**ABOUT THIS EXERCISE:** Word for word, and with pictures excluded, copy out all the records that follow.

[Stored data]
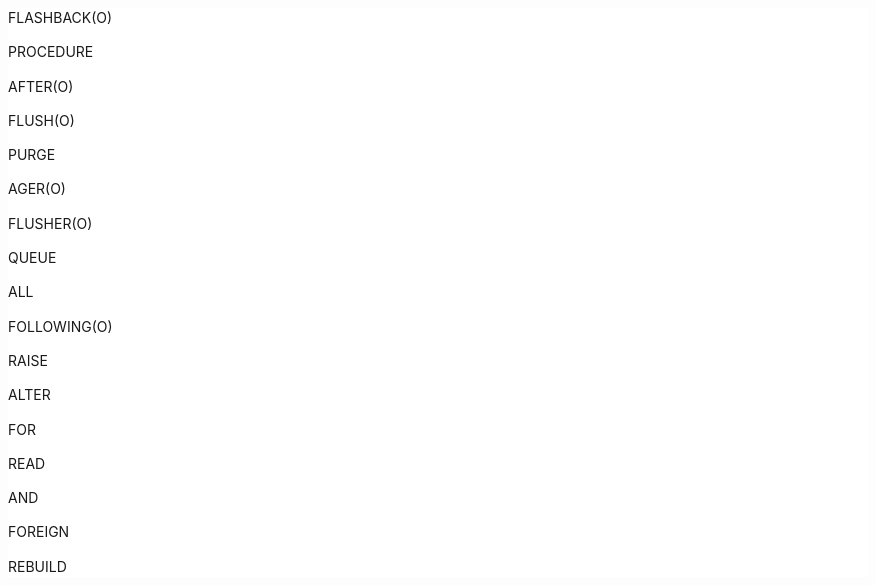 </td>
<td width="189">
<p>FLASHBACK(O)</p>
</td>
<td width="161">
<p>PROCEDURE</p>
</td>
</tr>
<tr>
<td width="170">
<p>AFTER(O)</p>
</td>
<td width="189">
<p>FLUSH(O)</p>
</td>
<td width="161">
<p>PURGE</p>
</td>
</tr>
<tr>
<td width="170">
<p>AGER(O)</p>
</td>
<td width="189">
<p>FLUSHER(O)</p>
</td>
<td width="161">
<p>QUEUE</p>
</td>
</tr>
<tr>
<td width="170">
<p>ALL</p>
</td>
<td width="189">
<p>FOLLOWING(O)</p>
</td>
<td width="161">
<p>RAISE</p>
</td>
</tr>
<tr>
<td width="170">
<p>ALTER</p>
</td>
<td width="189">
<p>FOR</p>
</td>
<td width="161">
<p>READ</p>
</td>
</tr>
<tr>
<td width="170">
<p>AND</p>
</td>
<td width="189">
<p>FOREIGN</p>
</td>
<td width="161">
<p>REBUILD</p>
</td>
</tr>
<tr>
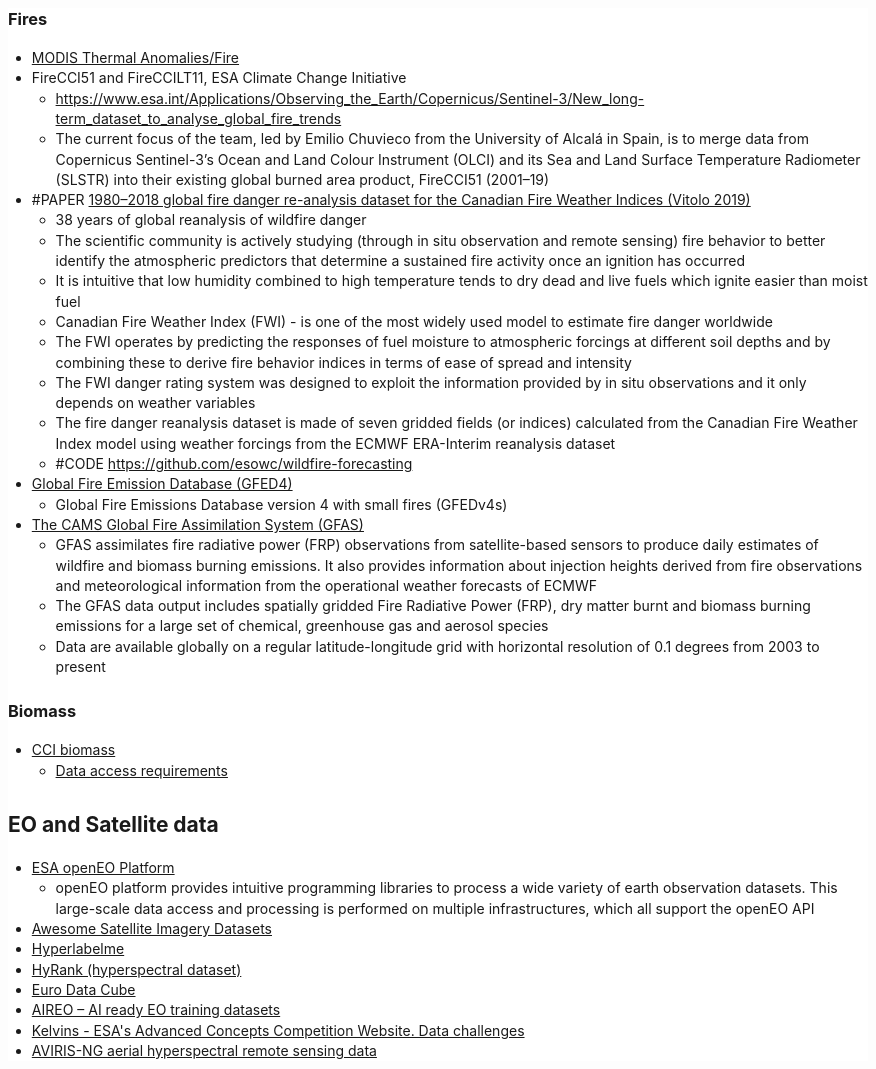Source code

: ### Fires
- [MODIS Thermal Anomalies/Fire](https://modis.gsfc.nasa.gov/data/dataprod/mod14.php)
- FireCCI51 and FireCCILT11, ESA Climate Change Initiative
	- https://www.esa.int/Applications/Observing_the_Earth/Copernicus/Sentinel-3/New_long-term_dataset_to_analyse_global_fire_trends
	- The current focus of the team, led by Emilio Chuvieco from the University of Alcalá in Spain, is to merge data from Copernicus Sentinel-3’s Ocean and Land Colour Instrument (OLCI) and its Sea and Land Surface Temperature Radiometer (SLSTR) into their existing global burned area product, FireCCI51 (2001–19)
- #PAPER [1980–2018 global fire danger re-analysis dataset for the Canadian Fire Weather Indices (Vitolo 2019)](https://www.nature.com/articles/sdata201932)
	- 38 years of global reanalysis of wildfire danger
	- The scientific community is actively studying (through in situ observation and remote sensing) fire behavior to better identify the atmospheric predictors that determine a sustained fire activity once an ignition has occurred
	- It is intuitive that low humidity combined to high temperature tends to dry dead and live fuels which ignite easier than moist fuel
	- Canadian Fire Weather Index (FWI) - is one of the most widely used model to estimate fire danger worldwide
	- The FWI operates by predicting the responses of fuel moisture to atmospheric forcings at different soil depths and by combining these to derive fire behavior indices in terms of ease of spread and intensity
	- The FWI danger rating system was designed to exploit the information provided by in situ observations and it only depends on weather variables
	- The fire danger reanalysis dataset is made of seven gridded fields (or indices) calculated from the Canadian Fire Weather Index model using weather forcings from the ECMWF ERA-Interim reanalysis dataset
	- #CODE https://github.com/esowc/wildfire-forecasting
- [Global Fire Emission Database (GFED4)](http://www.globalfiredata.org)
	- Global Fire Emissions Database version 4 with small fires (GFEDv4s)
- [The CAMS Global Fire Assimilation System (GFAS) ](https://atmosphere.copernicus.eu/global-fire-emissions)
	- GFAS assimilates fire radiative power (FRP) observations from satellite-based sensors to produce daily estimates of wildfire and biomass burning emissions. It also provides information about injection heights derived from fire observations and meteorological information from the operational weather forecasts of ECMWF
	- The GFAS data output includes spatially gridded Fire Radiative Power (FRP), dry matter burnt and biomass burning emissions for a large set of chemical, greenhouse gas and aerosol species
	- Data are available globally on a regular latitude-longitude grid with horizontal resolution of 0.1 degrees from 2003 to present

### Biomass
- [CCI biomass](https://climate.esa.int/en/projects/biomass/)
	- [Data access requirements](https://climate.esa.int/sites/default/files/Biomass%20D1.3%20Data%20Access%20Requirement%20Document%20V1.0.pdf)


## EO and Satellite data
- [ESA openEO Platform](https://openeo.cloud/)
	- openEO platform provides intuitive programming libraries to process a wide variety of earth observation datasets. This large-scale data access and processing is performed on multiple infrastructures, which all support the openEO API
- [Awesome Satellite Imagery Datasets](https://github.com/chrieke/awesome-satellite-imagery-datasets)
- [Hyperlabelme](https://ieeexplore.ieee.org/document/8113131/authors#authors )
- [HyRank (hyperspectral dataset)](http://www2.isprs.org/commissions/comm3/wg4/HyRANK.html )
- [Euro Data Cube](https://eurodatacube.com/)
- [AIREO – AI ready EO training datasets](https://eo4society.esa.int/projects/aireo/)
- [Kelvins - ESA's Advanced Concepts Competition Website. Data challenges](https://kelvins.esa.int/  )
- [AVIRIS-NG aerial hyperspectral remote sensing data](https://avirisng.jpl.nasa.gov/dataportal/)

**WRITTEN RESPONSE:**
 </td>
<td width="189">
<p>FLASHBACK(O)</p>
</td>
<td width="161">
<p>PROCEDURE</p>
</td>
</tr>
<tr>
<td width="170">
<p>AFTER(O)</p>
</td>
<td width="189">
<p>FLUSH(O)</p>
</td>
<td width="161">
<p>PURGE</p>
</td>
</tr>
<tr>
<td width="170">
<p>AGER(O)</p>
</td>
<td width="189">
<p>FLUSHER(O)</p>
</td>
<td width="161">
<p>QUEUE</p>
</td>
</tr>
<tr>
<td width="170">
<p>ALL</p>
</td>
<td width="189">
<p>FOLLOWING(O)</p>
</td>
<td width="161">
<p>RAISE</p>
</td>
</tr>
<tr>
<td width="170">
<p>ALTER</p>
</td>
<td width="189">
<p>FOR</p>
</td>
<td width="161">
<p>READ</p>
</td>
</tr>
<tr>
<td width="170">
<p>AND</p>
</td>
<td width="189">
<p>FOREIGN</p>
</td>
<td width="161">
<p>REBUILD</p>
</td>
</tr>
<tr>
Source code

: ### Fires
- [MODIS Thermal Anomalies/Fire](https://modis.gsfc.nasa.gov/data/dataprod/mod14.php)
- FireCCI51 and FireCCILT11, ESA Climate Change Initiative
	- https://www.esa.int/Applications/Observing_the_Earth/Copernicus/Sentinel-3/New_long-term_dataset_to_analyse_global_fire_trends
	- The current focus of the team, led by Emilio Chuvieco from the University of Alcalá in Spain, is to merge data from Copernicus Sentinel-3’s Ocean and Land Colour Instrument (OLCI) and its Sea and Land Surface Temperature Radiometer (SLSTR) into their existing global burned area product, FireCCI51 (2001–19)
- #PAPER [1980–2018 global fire danger re-analysis dataset for the Canadian Fire Weather Indices (Vitolo 2019)](https://www.nature.com/articles/sdata201932)
	- 38 years of global reanalysis of wildfire danger
	- The scientific community is actively studying (through in situ observation and remote sensing) fire behavior to better identify the atmospheric predictors that determine a sustained fire activity once an ignition has occurred
	- It is intuitive that low humidity combined to high temperature tends to dry dead and live fuels which ignite easier than moist fuel
	- Canadian Fire Weather Index (FWI) - is one of the most widely used model to estimate fire danger worldwide
	- The FWI operates by predicting the responses of fuel moisture to atmospheric forcings at different soil depths and by combining these to derive fire behavior indices in terms of ease of spread and intensity
	- The FWI danger rating system was designed to exploit the information provided by in situ observations and it only depends on weather variables
	- The fire danger reanalysis dataset is made of seven gridded fields (or indices) calculated from the Canadian Fire Weather Index model using weather forcings from the ECMWF ERA-Interim reanalysis dataset
	- #CODE https://github.com/esowc/wildfire-forecasting
- [Global Fire Emission Database (GFED4)](http://www.globalfiredata.org)
	- Global Fire Emissions Database version 4 with small fires (GFEDv4s)
- [The CAMS Global Fire Assimilation System (GFAS) ](https://atmosphere.copernicus.eu/global-fire-emissions)
	- GFAS assimilates fire radiative power (FRP) observations from satellite-based sensors to produce daily estimates of wildfire and biomass burning emissions. It also provides information about injection heights derived from fire observations and meteorological information from the operational weather forecasts of ECMWF
	- The GFAS data output includes spatially gridded Fire Radiative Power (FRP), dry matter burnt and biomass burning emissions for a large set of chemical, greenhouse gas and aerosol species
	- Data are available globally on a regular latitude-longitude grid with horizontal resolution of 0.1 degrees from 2003 to present

### Biomass
- [CCI biomass](https://climate.esa.int/en/projects/biomass/)
	- [Data access requirements](https://climate.esa.int/sites/default/files/Biomass%20D1.3%20Data%20Access%20Requirement%20Document%20V1.0.pdf)


## EO and Satellite data
- [ESA openEO Platform](https://openeo.cloud/)
	- openEO platform provides intuitive programming libraries to process a wide variety of earth observation datasets. This large-scale data access and processing is performed on multiple infrastructures, which all support the openEO API
- [Awesome Satellite Imagery Datasets](https://github.com/chrieke/awesome-satellite-imagery-datasets)
- [Hyperlabelme](https://ieeexplore.ieee.org/document/8113131/authors#authors )
- [HyRank (hyperspectral dataset)](http://www2.isprs.org/commissions/comm3/wg4/HyRANK.html )
- [Euro Data Cube](https://eurodatacube.com/)
- [AIREO – AI ready EO training datasets](https://eo4society.esa.int/projects/aireo/)
- [Kelvins - ESA's Advanced Concepts Competition Website. Data challenges](https://kelvins.esa.int/  )
- [AVIRIS-NG aerial hyperspectral remote sensing data](https://avirisng.jpl.nasa.gov/dataportal/)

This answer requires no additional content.